Au coeur du récit trône une intrigante maison de caractère en bois rouge et noir, à propos de laquelle Nora enfant écrit une rédaction à l’école. Une maison comportant une fissure dont «la vie de sa famille ne représente qu’une seconde dans la lente progression». Ce lieu de vie regroupe symboliquement tous les bonheurs et malheurs d’une lignée à travers des générations. Les contemporains en récupèrent l’héritage dans tous les sens du terme. Car c’est un labyrinthe psychanalytique auquel Joachim Trier nous convie, une tragédie sentimentale aux accents Bergmaniens, sur un fil, avec beaucoup d’émotion.
Le casting est époustouflant de justesse. Renate Reinsve et Inga Ibsdotter Lilleaas forment un beau duo de sœurs complices. Nora dans sa fuite en avant et la douce Agnès dans le calme de celle qui a réussi à fonder une famille, à dépasser les traumas familiaux, ce que n’a pas su faire son ainée. Elle est au coeur de la lignée puisque Nora et son père, le charismatique Gustav Borg, interprété par Stellan Skarsgård ne se parlent plus. Le face à face père-fille est terrible. Ces deux êtres à la communication perturbée, tels des aimants, ne peuvent s’approcher quand bien même ils le voudraient. Suite au refus de Nora de jouer dans son long métrage, Gustav fait appel à une jeune actrice hollywoodienne interprétée par la blonde Elle Fanning, parfaite dans le rôle de la star américaine Rachel Kemp. Son aura rejaillit sur son personnage et colore de sa présence ce casting typiquement norvégien. Compagnon de route de Joachim Trier, Anders Danielsen Lie (Oslo, 31 aout, Julie en 12 chapitres) vient compléter cette galerie de personnages.

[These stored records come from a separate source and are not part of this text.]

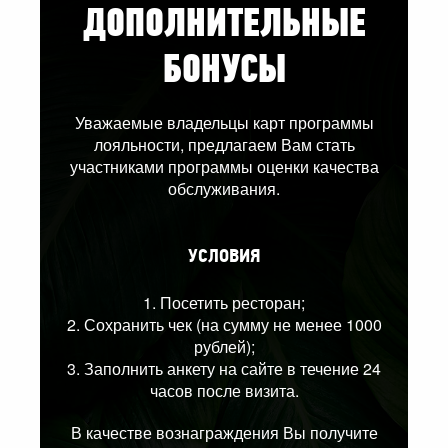
ДОПОЛНИТЕЛЬНЫЕ
БОНУСЫ
Уважаемые владельцы карт программы
лояльности, предлагаем Вам стать
участниками программы оценки качества
обслуживания.
УСЛОВИЯ
1. Посетить ресторан;
2. Сохранить чек (на сумму не менее 1000
рублей);
3. Заполнить анкету на сайте в течение 24
часов после визита.
В качестве вознаграждения Вы получите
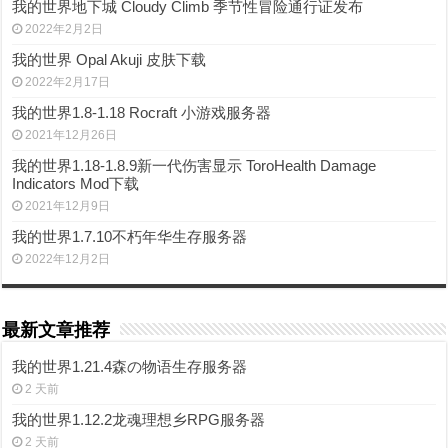
我的世界地下城 Cloudy Climb 季节性冒险通行证发布
2022年2月2日
我的世界 Opal Akuji 皮肤下载
2022年2月17日
我的世界1.8-1.18 Rocraft 小游戏服务器
2021年12月26日
我的世界1.18-1.8.9新一代伤害显示 ToroHealth Damage
Indicators Mod下载
2021年12月9日
我的世界1.7.10不朽年华生存服务器
2022年12月2日
最新文章推荐
我的世界1.21.4森の物语生存服务器
2 天前
我的世界1.12.2龙魂理想乡RPG服务器
2 天前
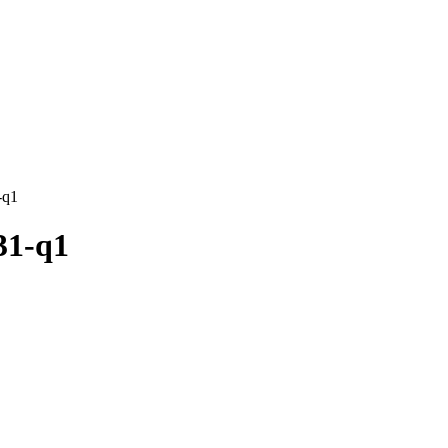
-q1
31-q1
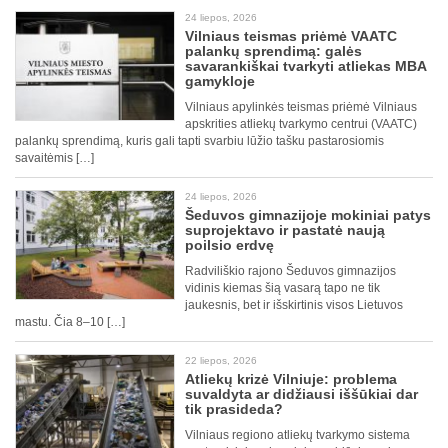
24 liepos, 2026
Vilniaus teismas priėmė VAATC
palankų sprendimą: galės
savarankiškai tvarkyti atliekas MBA
gamykloje
Vilniaus apylinkės teismas priėmė Vilniaus
apskrities atliekų tvarkymo centrui (VAATC)
palankų sprendimą, kuris gali tapti svarbiu lūžio tašku pastarosiomis
savaitėmis […]
24 liepos, 2026
Šeduvos gimnazijoje mokiniai patys
suprojektavo ir pastatė naują
poilsio erdvę
Radviliškio rajono Šeduvos gimnazijos
vidinis kiemas šią vasarą tapo ne tik
jaukesnis, bet ir išskirtinis visos Lietuvos
mastu. Čia 8–10 […]
22 liepos, 2026
Atliekų krizė Vilniuje: problema
suvaldyta ar didžiausi iššūkiai dar
tik prasideda?
Vilniaus regiono atliekų tvarkymo sistema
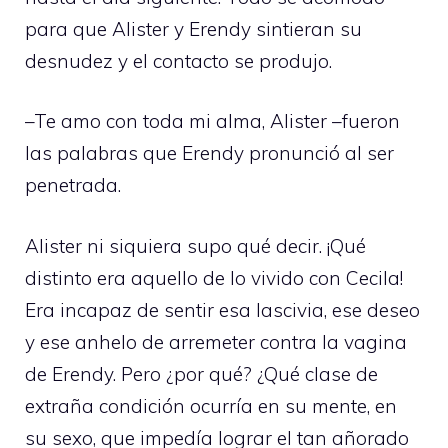
para que Alister y Erendy sintieran su
desnudez y el contacto se produjo.
–Te amo con toda mi alma, Alister –fueron
las palabras que Erendy pronunció al ser
penetrada.
Alister ni siquiera supo qué decir. ¡Qué
distinto era aquello de lo vivido con Cecila!
Era incapaz de sentir esa lascivia, ese deseo
y ese anhelo de arremeter contra la vagina
de Erendy. Pero ¿por qué? ¿Qué clase de
extraña condición ocurría en su mente, en
su sexo, que impedía lograr el tan añorado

Parallèlement au drame familial et dans un traitement captivant, le cinéaste insère dans l’histoire un lien au théâtre qui ne se distingue pas de la vie. L’espace diégétique du film se poursuit ainsi dans les représentations théâtrales. Nora, comme possédée, refuse d’entrer en scène, « Vous m’avez condamnée au bûcher » clame ensuite son personnage. Dès lors qui à sa place voudrait y aller ? Le personnage du film Nora et celui qu’elle joue dans la pièce se confondent alors et l’on pourrait prolonger la réflexion sur le cinéaste lui-même et le lien de fidélité qu’il entretient avec ses acteurs.
Le drame de Joachim Trier est aussi celui de la réparation de protagonistes imparfaits. Le film dans une même séquence unira Nora, son père et les actes commis par la mère de celui-ci. Une manière d’exorciser en beauté la tragédie abandonnée au fil des générations.